I recently wrote about a new paper by Cohen et al:
This paper deserves further comment.
It is a study of sudden death in children, mainly SIDS.
The study showed that 87% of the SIDS babies less than one year of age showed histopathological evidence of rickets. However, none of the cases of sudden death in children over the age of one showed rickets. Therefore, in this series of deceased infants and children, rickets presented as infantile rickets.
Radiological rickets was not picked up in any of the 13 histo-positive cases of rickets. Thus, radiology was woefully inadequate in diagnosing rickets, either due to the lack of sensitivity of x-rays or due to lack of appropriate recognition of x-ray signs of rickets by pediatric radiologists who are unfamiliar with the spectrum of rachitic radiographic changes.

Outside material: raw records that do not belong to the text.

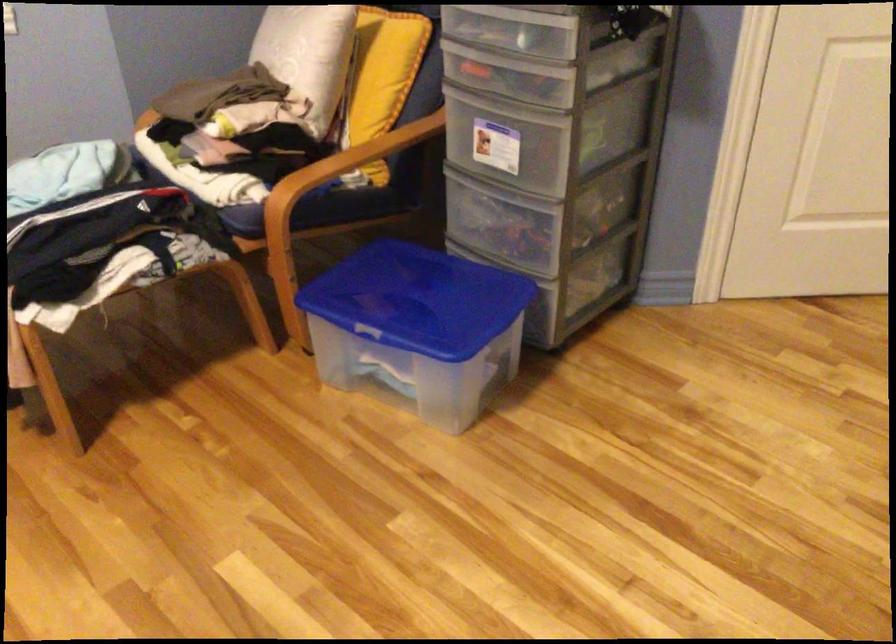
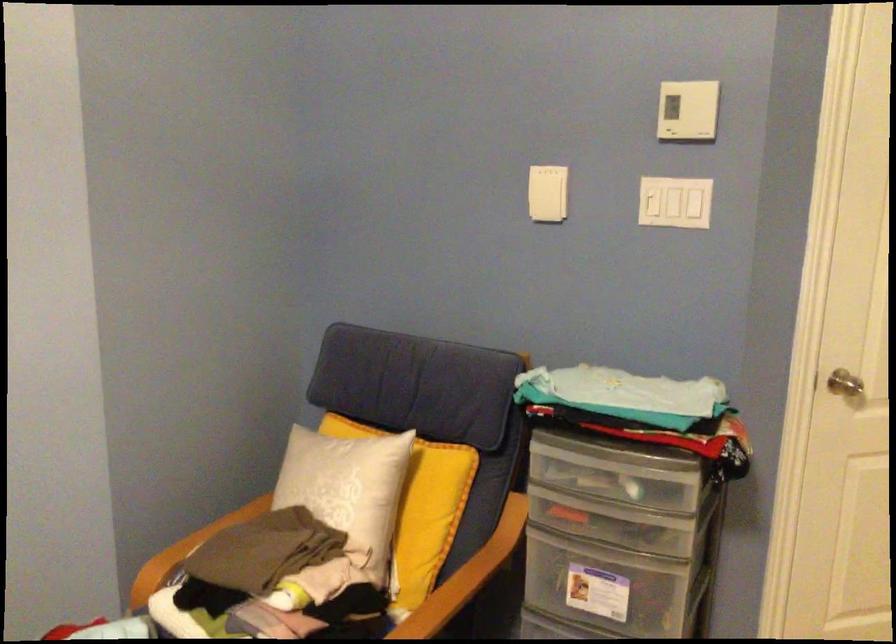
Question: What movement of the cameraman would produce the second image?

Choices:
 (A) Left
 (B) Right
 (C) Forward
 (D) Backward

Answer: (A)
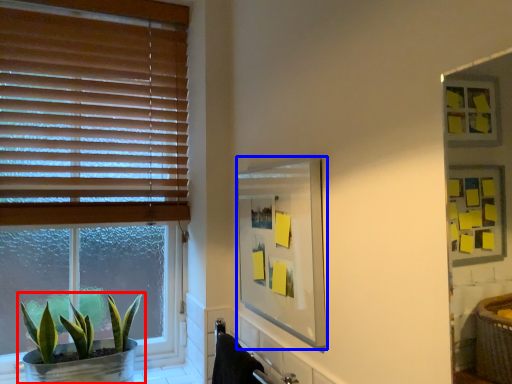
Question: Which of the following is the closest to the observer, houseplant (highlighted by a red box) or mirror (highlighted by a blue box)?

Choices:
 (A) houseplant
 (B) mirror

Answer: (B)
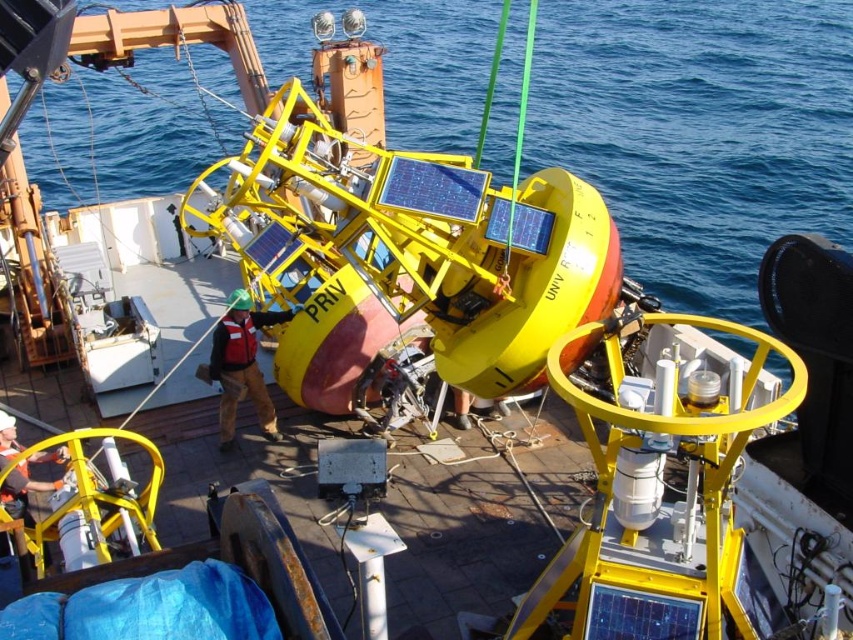
Between hard hat helmet at center and brushed metal helmet at lower left, which one appears on the right side from the viewer's perspective?

hard hat helmet at center

Measure the distance between hard hat helmet at center and camera.

The distance of hard hat helmet at center from camera is 29.88 feet.

This screenshot has width=853, height=640. Describe the element at coordinates (241, 364) in the screenshot. I see `hard hat helmet at center` at that location.

Find the location of a particular element. The width and height of the screenshot is (853, 640). hard hat helmet at center is located at coordinates (241, 364).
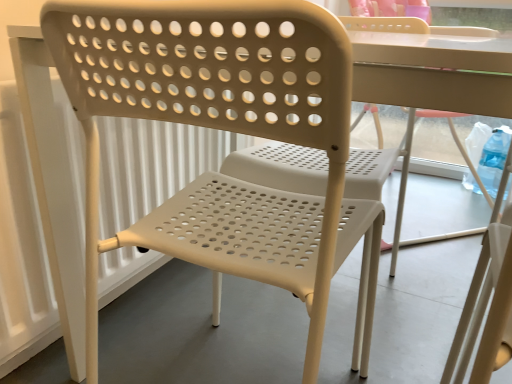
Question: Is point (374, 24) positioned closer to the camera than point (274, 36)?

Choices:
 (A) farther
 (B) closer

Answer: (A)

Question: In terms of height, does beige perforated chair at center, the 1th chair when ordered from right to left, look taller or shorter compared to beige perforated plastic chair at center, which is the first chair from front to back?

Choices:
 (A) tall
 (B) short

Answer: (A)

Question: Is beige perforated chair at center, the second chair in the front-to-back sequence, situated inside beige perforated plastic chair at center, placed as the 1th chair when sorted from left to right, or outside?

Choices:
 (A) inside
 (B) outside

Answer: (B)

Question: From their relative heights in the image, would you say beige perforated plastic chair at center, which is the first chair from front to back, is taller or shorter than beige perforated chair at center, the 1th chair when ordered from right to left?

Choices:
 (A) tall
 (B) short

Answer: (B)

Question: Considering the relative positions of beige perforated plastic chair at center, which is the first chair from front to back, and beige perforated chair at center, which ranks as the 2th chair in left-to-right order, in the image provided, is beige perforated plastic chair at center, which is the first chair from front to back, to the left or to the right of beige perforated chair at center, which ranks as the 2th chair in left-to-right order,?

Choices:
 (A) left
 (B) right

Answer: (A)

Question: Considering their positions, is beige perforated plastic chair at center, which is the 2th chair in back-to-front order, located in front of or behind beige perforated chair at center, the 1th chair when ordered from right to left?

Choices:
 (A) front
 (B) behind

Answer: (A)

Question: In terms of width, does beige perforated plastic chair at center, which is the 2th chair in back-to-front order, look wider or thinner when compared to beige perforated chair at center, placed as the first chair when sorted from back to front?

Choices:
 (A) thin
 (B) wide

Answer: (A)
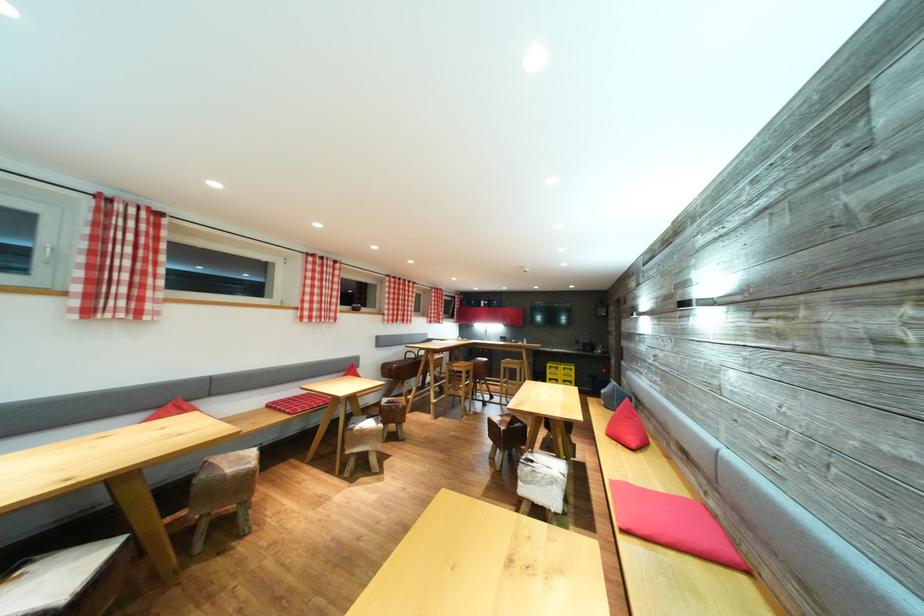
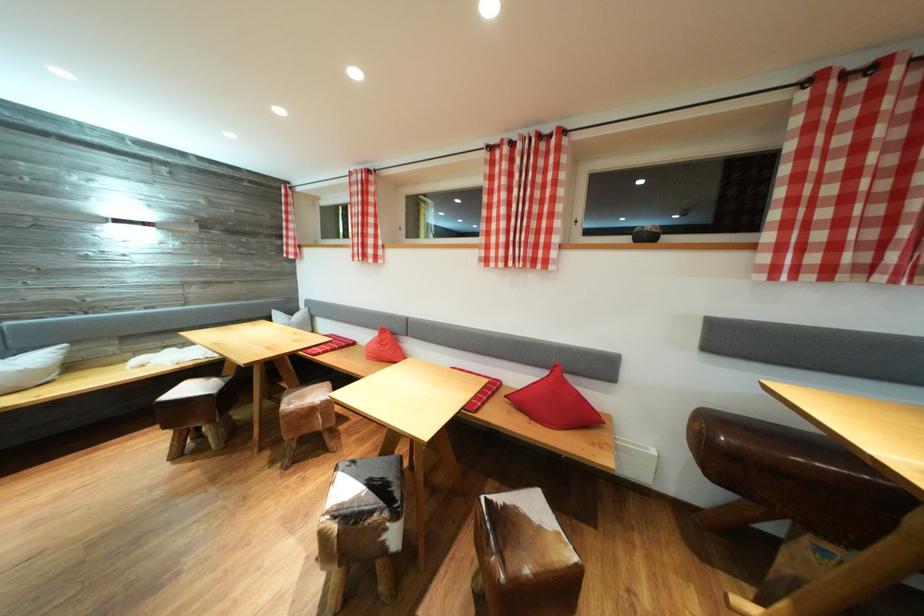
Locate, in the second image, the point that corresponds to pixel 399 281 in the first image.

(869, 66)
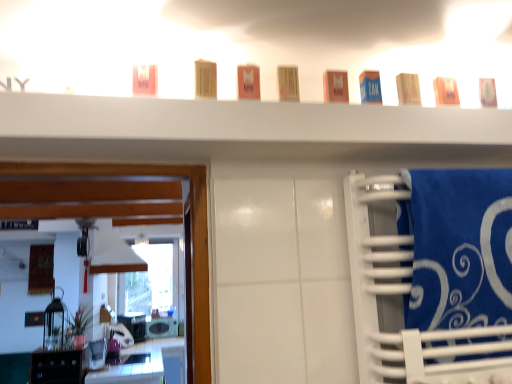
The image size is (512, 384). What are the coordinates of `matte orange soap at upper right, which ranks as the eighth toiletry in left-to-right order` in the screenshot? It's located at (446, 91).

Describe the element at coordinates (97, 354) in the screenshot. I see `metallic silver toaster at lower left, which appears as the first appliance when viewed from the front` at that location.

Based on the photo, in order to face metallic silver toaster at lower left, the second appliance when ordered from back to front, should I rotate leftwards or rightwards?

It's best to rotate left around 20.019 degrees.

While the prevalence of rickets increased with lower D levels, individually rickets was absent with 25(OH)D levels as low as 2.4 ng/ml and rickets was present with 25(OH)D levels as high as 52 ng/ml. This confirms what has been previously widely reported-that rickets is multifactorial and no 25(OH)D threshold levels can reliably predict the presence or absence of rickets. In all likelihood, this is due to calcium intakes, with high calcium intakes and low 25(OH)D levels in children without rickets, and very low calcium intakes and high 25(OH)D in children with rickets.